İnsanoğlu yapısı gereği esnektir. Bedenen çok değişik
şekiller alamasa da ruhen, fikren çok rahat şekil alabilir. Yeter ki işin püf
noktası bulunabilsin.
Durum böyle olunca, insanoğlu için durağanlık, statiklik düşünülemez.
İnsanoğlu aksiyonerdir, akışkandır; dolayısıyla yaşadığı çevreden, çağdan ve
olgulardan etkilenir. Bundan ötürü olsa gerek insana “ibnü’l vakt”, yani
zamanın çocuğu denilmiştir. Ve neredeyse bunun tersini söylemek çok zor. Belki
de bazen “zamane gençliği”, “zamane insanı” vb. kullandığımız ifadeler de
bundandır.
Evet, insan; özellikle de Müslüman bir insan zamanın
gerekliliklerini kuşanabilmeli, zamanın dilini yakalayabilmeli. Zamanın
kendisini öldürmesine müsaade etmemelidir. Fakat akan ve ömrü yontan zamanda
var olurken de Müslümanca var olabilmelidir.
Bu durum, hassas bir denge ister. Kılı kırk yarmayı
gerektirir. Çünkü zaman olarak, çağ olarak çok kaygan bir zeminde yaşıyoruz. Ve
herhalde zemin daha önce hiç bu kadar kaygan olmamıştı. İşte bu kaygan zeminde,
bir yerlere tutunabilmeliyiz. Ve tutunulabilecek en hayırlı tutamak da şüphesiz
“hablullah”tır.
Yani mesele dünyevileşen, sekülerleşen çağda Müslümanca var
olmaktır. Bu çağda yaşayıp, bu çağdan olmamaktır mesele. Hayâsızlığın kol
gezdiği; İslam’sız yaşamların, yaşam biçimlerinin itibar gördüğü; İslam’ın ve
değerlerinin ötekileştirildiği, garipsendiği bu çağ bizlere garip gelmelidir.

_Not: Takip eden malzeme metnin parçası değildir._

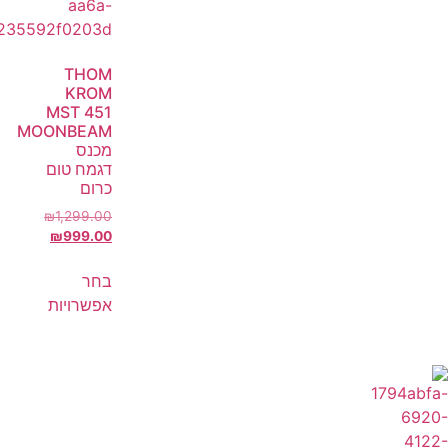
THOM
KROM
MST 451
MOONBEAM
מכנס
דגמח טום
כרום
₪
1,299.00
₪
999.00
בחר
אפשרויות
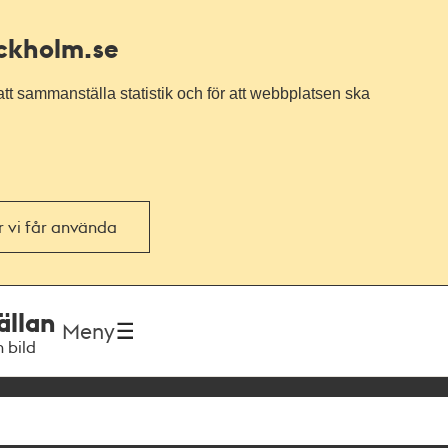
ockholm.se
tt sammanställa statistik och för att webbplatsen ska
or vi får använda
ällan
Meny
h bild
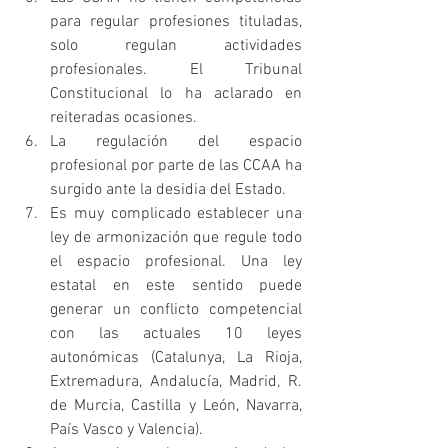
para regular profesiones tituladas, 
solo regulan actividades 
profesionales. El Tribunal 
Constitucional lo ha aclarado en 
reiteradas ocasiones.
La regulación del espacio 
profesional por parte de las CCAA ha 
surgido ante la desidia del Estado.
Es muy complicado establecer una 
ley de armonización que regule todo 
el espacio profesional. Una ley 
estatal en este sentido puede 
generar un conflicto competencial 
con las actuales 10 leyes 
autonómicas (Catalunya, La Rioja, 
Extremadura, Andalucía, Madrid, R. 
de Murcia, Castilla y León, Navarra, 
País Vasco y Valencia).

Aksi halde ruhen, fikren ve manen yok oluruz. Çağın sonunda
biz, biz olmaktan çıkarız. Eğer bir şey insana garip gelmiyorsa, insan o şeye
alışmıştır, kanıksamıştır demektir. Hata biraz daha ötesinde o şeyi, durumu
yaşıyordur.
O halde, bu çağ bizim değerlerimiz üzerine kurulmamışken,
bizim değerlerimiz üzerinde yükselmemişken; bu çağı yaşamak, kendini öldürüp başka
hayatları yaşamak demektir. Kendin olmaktan çıkmaktır.
Garibi olduğumuz bu çağda var olabilmek için kendi
değerlerimizi oluşturan inancımızı, İslam’ı yaşamamız lazım. Öyle ki
konuşurken, İslam’ca konuşmalı; giyinirken, İslam’ca giyinmeli; düşünürken,
üretirken dahi İslam’ca, Müslümanca düşünüp üretebilmeliyiz.

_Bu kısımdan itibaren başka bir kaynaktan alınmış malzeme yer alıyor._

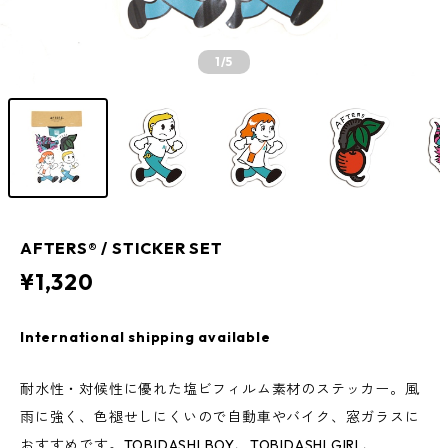
1
/5
AFTERS®︎ / STICKER SET
¥1,320
International shipping available
耐水性・対候性に優れた塩ビフィルム素材のステッカー。風
雨に強く、色褪せしにくいので自動車やバイク、窓ガラスに
おすすめです。TOBIDASHI BOY、TOBIDASHI GIRL、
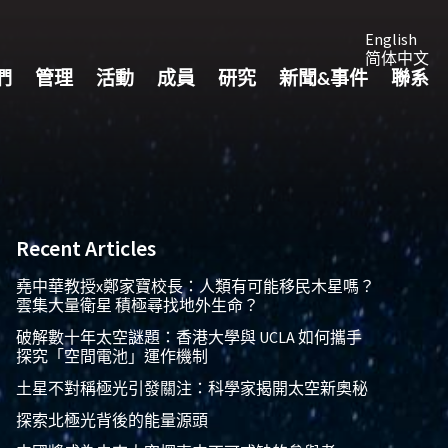
English
简体中文
們
管理
活動
成員
研究
新聞&事件
聯系
Recent Articles
堯中華教授x鄭家寶校長：人類有可能移民木星嗎？
雲集大量衛星 積極尋找地外生命？
破解數十年太空謎題：香港大學與 UCLA 如何攜手
探究「空間電池」運作機制
土星不對稱極光引發關注：科學家揭開太空新奧秘
探索北極光背後的能量源頭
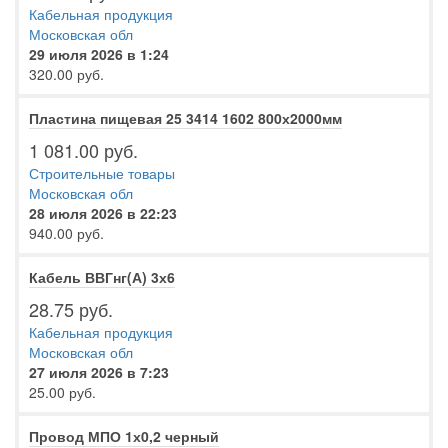
Кабельная продукция
Московская обл
29 июля 2026 в 1:24
320.00 руб.
Пластина пищевая 25 3414 1602 800х2000мм
1 081.00 руб.
Строительные товары
Московская обл
28 июля 2026 в 22:23
940.00 руб.
Кабель ВВГнг(А) 3х6
28.75 руб.
Кабельная продукция
Московская обл
27 июля 2026 в 7:23
25.00 руб.
Провод МПО 1х0,2 черный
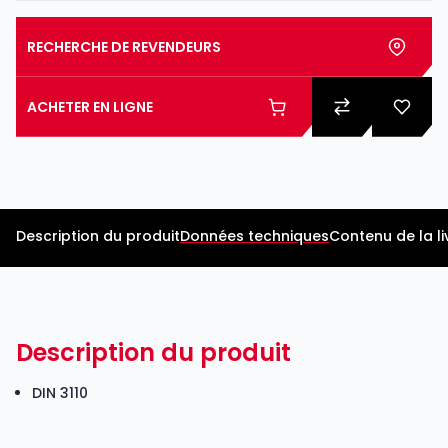
RECHERCHE DE REVENDEURS
ACHETER EN LIGNE
Description du produit
Données techniques
Contenu de la li
Description du produit
DIN 3110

Yaşayışımız ile inancımız arasında bir paralellik olmalı.
İnancımızı üzerimize giyinmeliyiz. Ama sadece bedene giymek değil; kalbe,
amele, söyleme ve eyleme yani her zerremiz ile giyinmeliyiz İslam’ı.
Misal müstehcen görüntüler dün bize garip geldiği için bugün
de garip gelmelidir. Kendilerinden ötürü gusül abdesti gerektiren küfürlü
söylemler bugün de bize garip gelmeli, yüzümüzü kızartmalıdır. İnancımıza,
örfümüze ve adetlerimize yabancı olan insani ilişkiler bugün de bize yabancı
kalabilmelidir.
İslam’sız yaşayışlar dün bize garip geldiği gibi bugün de
garip gelmeli.
Her ne kadar bu çağda yaşıyor olsak da bizi ve değerlerimizi
kabul etmeyen çağı ve değerlerini biz de kabul etmemeliyiz. Bizi ve
değerlerimizi inkâr eden bu çağı ve değerlerini bizler de inkâr etmeliyiz. Bizi
yani Müslümanı dünyevileştirmeye iten bu çağa, bu dünyayı yaratanı ve O’nun
düsturlarını hatırlatmalıyız.
İmanımız ile inancımız ile kavgalı olan çağın ve sistemlerin
yüzüne yüzüne, “Asra yemin olsun ki,
insan mutlaka ziyandadır. Ancak iman edenler, salih amel (iyi işler)
işleyenler, birbirlerine hakkı tavsiye eden ve sabrı tavsiye edenler bunun
dışındadır.” diyebilmeliyiz.
Garip olanlara, garip bulanlara selam olsun.